By Harriet Mason, Communications Officer with UNICEF Sierra Leone
WATERLOO, Sierra Leone – As I stepped into the house in a suburb of Waterloo Town, western Sierra Leone, something immediately caught my eye – the broad smile on the face of a 13-year-old boy sitting in a wheelchair and beckoning me to sit beside him.
Ibrahim Tarawallie was born with some disabilities and has been dependent on his family to move around the house and look after him. “Carrying him has become tough because he is now older and heavier,” said his mother Elizabeth.
But she is not letting that stop her from caring for him. “He is my child and I can’t abandon him. I will keep looking after him as best as I can.”
Globally, more than one billion people live with some form of disability, something that frequently leads to them being among the most marginalised. They experience wide violations of their rights and discrimination in many aspects of their lives, mostly because of other people’s lack of understanding of the causes and effects of their disabilities, fear of contagion, and religious or cultural beliefs.
Sierra Leone, like many other countries affected by past conflict, has a high prevalence of people living with disabilities. The country’s brutal civil war (1991-2002) left about 1,600 people living with forced amputations. Many others are suffering the after-effects of preventable diseases like polio and measles.
Access to education is a key challenge for children with disabilities, resulting in a majority having little or no schooling. This leads to further marginalisation, making gainful employment difficult, and often leaving them with no option but to depend on family assistance or street begging. This is despite the provisions of the Sierra Leone Disability Act (2011) that underlines the rights of people with disabilities, including children, to social services such as education, health and early detection of a disability (section 18 of the Act).
According to Sheka Tarawallie, Ibrahim’s father, the family has been finding it difficult to provide basic care for him: “We struggle to even keep him clean at all times because nappies are very expensive and we can’t afford it,” he said. “His mother has to launder his bed sheet every day, each time we run out of them. That is exhausting and not good for her health.”

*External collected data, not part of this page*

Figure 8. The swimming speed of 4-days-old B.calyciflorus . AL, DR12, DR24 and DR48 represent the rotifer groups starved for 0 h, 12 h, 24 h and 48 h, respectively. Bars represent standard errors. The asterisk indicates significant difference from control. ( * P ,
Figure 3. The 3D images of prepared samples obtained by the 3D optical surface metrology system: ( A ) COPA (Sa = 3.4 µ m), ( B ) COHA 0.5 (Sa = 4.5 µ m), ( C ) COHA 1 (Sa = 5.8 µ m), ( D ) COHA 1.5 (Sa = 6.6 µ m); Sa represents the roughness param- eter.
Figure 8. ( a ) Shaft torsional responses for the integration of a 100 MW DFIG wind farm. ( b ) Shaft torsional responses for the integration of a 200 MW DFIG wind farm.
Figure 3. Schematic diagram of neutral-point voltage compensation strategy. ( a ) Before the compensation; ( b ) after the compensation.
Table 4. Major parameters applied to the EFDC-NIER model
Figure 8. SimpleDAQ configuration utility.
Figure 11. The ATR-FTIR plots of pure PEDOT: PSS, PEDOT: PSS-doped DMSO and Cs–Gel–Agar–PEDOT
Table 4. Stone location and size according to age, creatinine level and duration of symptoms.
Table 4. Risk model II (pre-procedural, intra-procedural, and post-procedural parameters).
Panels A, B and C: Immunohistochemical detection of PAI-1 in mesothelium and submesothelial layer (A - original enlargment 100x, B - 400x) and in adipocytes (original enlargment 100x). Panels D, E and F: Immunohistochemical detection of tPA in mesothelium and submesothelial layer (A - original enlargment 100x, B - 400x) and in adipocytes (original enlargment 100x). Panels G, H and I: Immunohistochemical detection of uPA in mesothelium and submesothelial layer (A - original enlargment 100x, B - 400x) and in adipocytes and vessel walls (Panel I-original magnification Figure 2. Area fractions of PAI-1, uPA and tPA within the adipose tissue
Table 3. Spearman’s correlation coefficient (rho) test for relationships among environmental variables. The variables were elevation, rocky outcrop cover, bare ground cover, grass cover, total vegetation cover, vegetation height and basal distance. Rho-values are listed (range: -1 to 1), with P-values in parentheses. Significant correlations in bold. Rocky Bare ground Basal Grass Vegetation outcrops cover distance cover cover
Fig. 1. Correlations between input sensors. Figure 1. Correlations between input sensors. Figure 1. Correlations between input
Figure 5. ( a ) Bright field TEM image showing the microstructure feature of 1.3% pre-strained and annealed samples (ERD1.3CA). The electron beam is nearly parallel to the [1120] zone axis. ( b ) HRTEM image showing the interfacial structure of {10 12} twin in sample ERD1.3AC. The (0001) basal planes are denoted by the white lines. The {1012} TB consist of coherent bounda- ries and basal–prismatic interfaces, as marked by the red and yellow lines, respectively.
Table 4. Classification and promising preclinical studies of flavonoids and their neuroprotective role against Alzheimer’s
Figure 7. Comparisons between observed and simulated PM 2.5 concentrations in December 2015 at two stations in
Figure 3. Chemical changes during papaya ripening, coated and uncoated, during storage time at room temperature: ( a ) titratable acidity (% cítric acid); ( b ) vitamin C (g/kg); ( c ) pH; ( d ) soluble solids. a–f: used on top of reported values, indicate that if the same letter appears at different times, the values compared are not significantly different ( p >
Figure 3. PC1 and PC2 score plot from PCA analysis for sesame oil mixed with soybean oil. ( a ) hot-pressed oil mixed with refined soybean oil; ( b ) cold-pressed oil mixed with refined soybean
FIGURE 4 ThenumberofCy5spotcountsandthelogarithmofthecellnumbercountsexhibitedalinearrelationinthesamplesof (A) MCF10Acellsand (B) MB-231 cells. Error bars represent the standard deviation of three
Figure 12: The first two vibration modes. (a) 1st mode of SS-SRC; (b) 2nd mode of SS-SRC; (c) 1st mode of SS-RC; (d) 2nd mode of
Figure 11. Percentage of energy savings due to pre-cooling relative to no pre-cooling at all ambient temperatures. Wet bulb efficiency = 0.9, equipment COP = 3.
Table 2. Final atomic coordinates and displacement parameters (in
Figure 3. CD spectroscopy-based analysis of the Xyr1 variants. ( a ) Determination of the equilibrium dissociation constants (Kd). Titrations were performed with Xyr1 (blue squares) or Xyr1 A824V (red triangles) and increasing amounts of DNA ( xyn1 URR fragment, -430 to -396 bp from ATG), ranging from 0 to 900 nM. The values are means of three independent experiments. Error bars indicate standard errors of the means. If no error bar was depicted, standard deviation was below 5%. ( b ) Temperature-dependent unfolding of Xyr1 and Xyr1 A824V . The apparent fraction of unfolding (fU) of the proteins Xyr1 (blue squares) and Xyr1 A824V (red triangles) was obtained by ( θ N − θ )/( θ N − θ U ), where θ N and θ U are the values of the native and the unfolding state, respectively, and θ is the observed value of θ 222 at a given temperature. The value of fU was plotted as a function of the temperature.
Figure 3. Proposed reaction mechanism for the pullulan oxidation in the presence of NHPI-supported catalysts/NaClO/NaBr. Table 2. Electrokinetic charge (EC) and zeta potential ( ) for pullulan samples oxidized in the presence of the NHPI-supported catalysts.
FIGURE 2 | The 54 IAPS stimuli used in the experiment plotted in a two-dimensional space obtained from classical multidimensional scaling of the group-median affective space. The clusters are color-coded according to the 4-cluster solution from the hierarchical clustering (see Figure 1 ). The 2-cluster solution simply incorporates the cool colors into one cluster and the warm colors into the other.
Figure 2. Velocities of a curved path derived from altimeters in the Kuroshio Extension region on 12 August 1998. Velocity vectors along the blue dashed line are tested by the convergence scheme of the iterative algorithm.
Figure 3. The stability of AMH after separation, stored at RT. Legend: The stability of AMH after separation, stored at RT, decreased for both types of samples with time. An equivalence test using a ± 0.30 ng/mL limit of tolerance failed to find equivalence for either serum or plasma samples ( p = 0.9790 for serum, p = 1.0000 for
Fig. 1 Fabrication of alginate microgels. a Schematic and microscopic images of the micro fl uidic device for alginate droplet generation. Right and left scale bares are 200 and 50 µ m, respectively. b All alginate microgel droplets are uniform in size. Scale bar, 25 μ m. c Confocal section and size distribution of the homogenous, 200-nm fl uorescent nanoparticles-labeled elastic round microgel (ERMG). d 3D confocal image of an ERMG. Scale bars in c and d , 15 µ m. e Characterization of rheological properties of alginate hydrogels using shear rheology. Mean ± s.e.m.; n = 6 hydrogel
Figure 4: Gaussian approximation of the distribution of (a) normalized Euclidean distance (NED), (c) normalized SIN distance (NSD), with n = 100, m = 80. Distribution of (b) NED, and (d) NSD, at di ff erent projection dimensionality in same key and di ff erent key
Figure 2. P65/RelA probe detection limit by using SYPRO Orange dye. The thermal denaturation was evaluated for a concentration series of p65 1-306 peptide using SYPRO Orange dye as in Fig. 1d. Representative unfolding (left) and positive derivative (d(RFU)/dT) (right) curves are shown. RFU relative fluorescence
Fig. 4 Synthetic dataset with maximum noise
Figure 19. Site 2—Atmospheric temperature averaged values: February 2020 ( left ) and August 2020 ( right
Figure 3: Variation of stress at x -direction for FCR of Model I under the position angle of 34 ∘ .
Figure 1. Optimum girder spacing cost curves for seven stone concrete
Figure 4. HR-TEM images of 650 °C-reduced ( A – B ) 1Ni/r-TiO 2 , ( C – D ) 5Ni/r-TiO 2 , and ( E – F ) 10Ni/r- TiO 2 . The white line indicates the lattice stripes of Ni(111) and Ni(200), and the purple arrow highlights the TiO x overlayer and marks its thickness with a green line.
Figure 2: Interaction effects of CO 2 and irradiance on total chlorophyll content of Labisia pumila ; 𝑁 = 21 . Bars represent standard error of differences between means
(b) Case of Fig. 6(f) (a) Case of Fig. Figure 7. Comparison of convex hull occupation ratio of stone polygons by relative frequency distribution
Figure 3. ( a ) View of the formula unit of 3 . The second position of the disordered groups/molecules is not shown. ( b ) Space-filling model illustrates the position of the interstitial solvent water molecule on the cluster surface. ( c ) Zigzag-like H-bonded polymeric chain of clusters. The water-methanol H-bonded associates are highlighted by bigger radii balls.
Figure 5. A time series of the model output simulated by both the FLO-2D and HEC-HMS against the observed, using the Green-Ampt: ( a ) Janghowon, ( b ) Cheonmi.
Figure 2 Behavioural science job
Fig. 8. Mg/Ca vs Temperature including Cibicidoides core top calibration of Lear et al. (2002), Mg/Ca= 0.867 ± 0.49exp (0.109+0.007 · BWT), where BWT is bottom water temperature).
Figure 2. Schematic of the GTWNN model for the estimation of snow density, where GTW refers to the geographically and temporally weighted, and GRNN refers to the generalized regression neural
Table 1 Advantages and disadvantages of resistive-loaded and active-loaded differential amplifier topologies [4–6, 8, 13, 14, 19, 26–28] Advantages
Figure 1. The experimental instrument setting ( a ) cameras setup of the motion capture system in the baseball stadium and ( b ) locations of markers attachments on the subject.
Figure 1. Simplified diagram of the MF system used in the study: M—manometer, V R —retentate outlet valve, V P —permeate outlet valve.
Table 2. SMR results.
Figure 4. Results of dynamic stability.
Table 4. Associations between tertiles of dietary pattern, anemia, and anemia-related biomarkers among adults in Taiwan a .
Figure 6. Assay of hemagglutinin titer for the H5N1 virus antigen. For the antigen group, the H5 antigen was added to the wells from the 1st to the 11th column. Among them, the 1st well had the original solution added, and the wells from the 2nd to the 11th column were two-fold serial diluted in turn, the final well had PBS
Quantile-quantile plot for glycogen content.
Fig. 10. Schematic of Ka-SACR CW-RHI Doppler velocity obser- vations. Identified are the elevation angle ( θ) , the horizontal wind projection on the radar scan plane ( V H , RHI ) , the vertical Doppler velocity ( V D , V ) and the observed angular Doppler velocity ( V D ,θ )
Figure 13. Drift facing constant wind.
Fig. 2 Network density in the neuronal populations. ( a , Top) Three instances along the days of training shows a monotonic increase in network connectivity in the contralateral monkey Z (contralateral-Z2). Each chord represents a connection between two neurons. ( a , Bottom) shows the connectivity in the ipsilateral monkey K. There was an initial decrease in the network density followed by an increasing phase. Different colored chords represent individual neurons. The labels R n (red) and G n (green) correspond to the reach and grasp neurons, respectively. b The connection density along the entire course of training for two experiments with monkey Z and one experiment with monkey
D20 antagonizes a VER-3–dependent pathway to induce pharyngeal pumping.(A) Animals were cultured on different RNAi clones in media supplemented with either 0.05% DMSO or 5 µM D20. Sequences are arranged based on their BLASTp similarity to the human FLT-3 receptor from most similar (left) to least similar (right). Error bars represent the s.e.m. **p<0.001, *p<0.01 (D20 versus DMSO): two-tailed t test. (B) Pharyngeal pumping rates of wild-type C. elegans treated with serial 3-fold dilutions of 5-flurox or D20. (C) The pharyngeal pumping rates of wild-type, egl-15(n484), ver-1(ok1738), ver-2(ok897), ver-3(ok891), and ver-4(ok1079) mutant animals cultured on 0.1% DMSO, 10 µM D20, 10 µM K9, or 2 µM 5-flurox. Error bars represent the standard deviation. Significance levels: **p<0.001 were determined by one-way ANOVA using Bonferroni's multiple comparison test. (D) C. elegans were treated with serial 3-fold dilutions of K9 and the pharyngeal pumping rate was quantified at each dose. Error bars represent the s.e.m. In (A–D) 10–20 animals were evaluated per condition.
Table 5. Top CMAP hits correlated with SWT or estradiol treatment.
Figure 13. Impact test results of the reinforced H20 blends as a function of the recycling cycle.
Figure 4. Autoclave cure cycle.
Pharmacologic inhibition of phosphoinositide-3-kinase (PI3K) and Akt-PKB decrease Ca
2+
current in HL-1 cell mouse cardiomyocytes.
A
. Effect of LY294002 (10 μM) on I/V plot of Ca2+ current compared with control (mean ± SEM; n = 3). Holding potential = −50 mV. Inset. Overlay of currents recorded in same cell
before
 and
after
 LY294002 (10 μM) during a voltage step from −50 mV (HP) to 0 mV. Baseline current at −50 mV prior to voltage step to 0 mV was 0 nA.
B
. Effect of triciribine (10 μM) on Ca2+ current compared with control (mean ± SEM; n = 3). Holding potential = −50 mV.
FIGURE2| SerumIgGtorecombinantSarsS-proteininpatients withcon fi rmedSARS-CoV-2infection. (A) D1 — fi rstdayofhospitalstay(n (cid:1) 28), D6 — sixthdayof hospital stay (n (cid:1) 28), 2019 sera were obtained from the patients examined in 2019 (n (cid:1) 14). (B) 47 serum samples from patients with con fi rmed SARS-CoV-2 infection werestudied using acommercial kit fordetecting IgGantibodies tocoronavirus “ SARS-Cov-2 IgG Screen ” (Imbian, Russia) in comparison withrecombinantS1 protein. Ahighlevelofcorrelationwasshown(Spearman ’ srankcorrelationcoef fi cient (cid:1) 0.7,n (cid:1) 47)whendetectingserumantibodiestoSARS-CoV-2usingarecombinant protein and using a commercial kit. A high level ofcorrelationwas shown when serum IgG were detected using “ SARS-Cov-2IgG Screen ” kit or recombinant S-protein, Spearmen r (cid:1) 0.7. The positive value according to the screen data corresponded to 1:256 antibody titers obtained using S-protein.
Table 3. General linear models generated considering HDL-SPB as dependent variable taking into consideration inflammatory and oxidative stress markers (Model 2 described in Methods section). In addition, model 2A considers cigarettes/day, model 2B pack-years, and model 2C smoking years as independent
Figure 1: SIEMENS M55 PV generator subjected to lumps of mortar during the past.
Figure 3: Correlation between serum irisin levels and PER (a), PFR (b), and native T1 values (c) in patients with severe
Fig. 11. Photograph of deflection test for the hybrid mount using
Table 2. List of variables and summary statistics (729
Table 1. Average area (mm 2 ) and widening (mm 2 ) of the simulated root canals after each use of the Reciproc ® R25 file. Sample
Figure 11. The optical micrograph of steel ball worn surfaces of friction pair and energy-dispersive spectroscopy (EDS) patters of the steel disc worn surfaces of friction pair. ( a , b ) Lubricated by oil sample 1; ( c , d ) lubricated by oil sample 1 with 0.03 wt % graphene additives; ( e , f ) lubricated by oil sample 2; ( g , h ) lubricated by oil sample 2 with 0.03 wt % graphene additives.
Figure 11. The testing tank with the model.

But thanks to support from UK aid from the British people, which has made critical programme supplies and assets from the Ebola response available to the broader benefit of vulnerable populations in Sierra Leone, UNICEF has been able to help children like Ibrahim and their families, through its implementing partner ‘Enable the Children’ (supported through World Hope International). Over the past year, families have been provided with wheelchairs, as well as boxes of nappies, laundry buckets and bowls, kitchen utensils, towels and physiotherapy kits. “The support has brought positive changes in the lives of the children and their families,” said Abubakarr Koroma, Rehabilitation Therapist at World Hope International. “The children have a range of challenges including physical and psychological, which most families find difficult to handle,” he added.
“We really appreciate the support we have been receiving,” said mother Elizabeth. “The physiotherapy items have been very useful because we use them to help him exercise.” In this way, ‘Enable the Children’ have been able to assist approximately 400 children and their families in and around Freetown, through the support from UNICEF and UK funding.
In a country where children account for about 25 per cent of people living with disabilities, much more needs to be done to help them survive and have a fair chance to thrive and reach their full potential, supported by their families and accepted in their communities.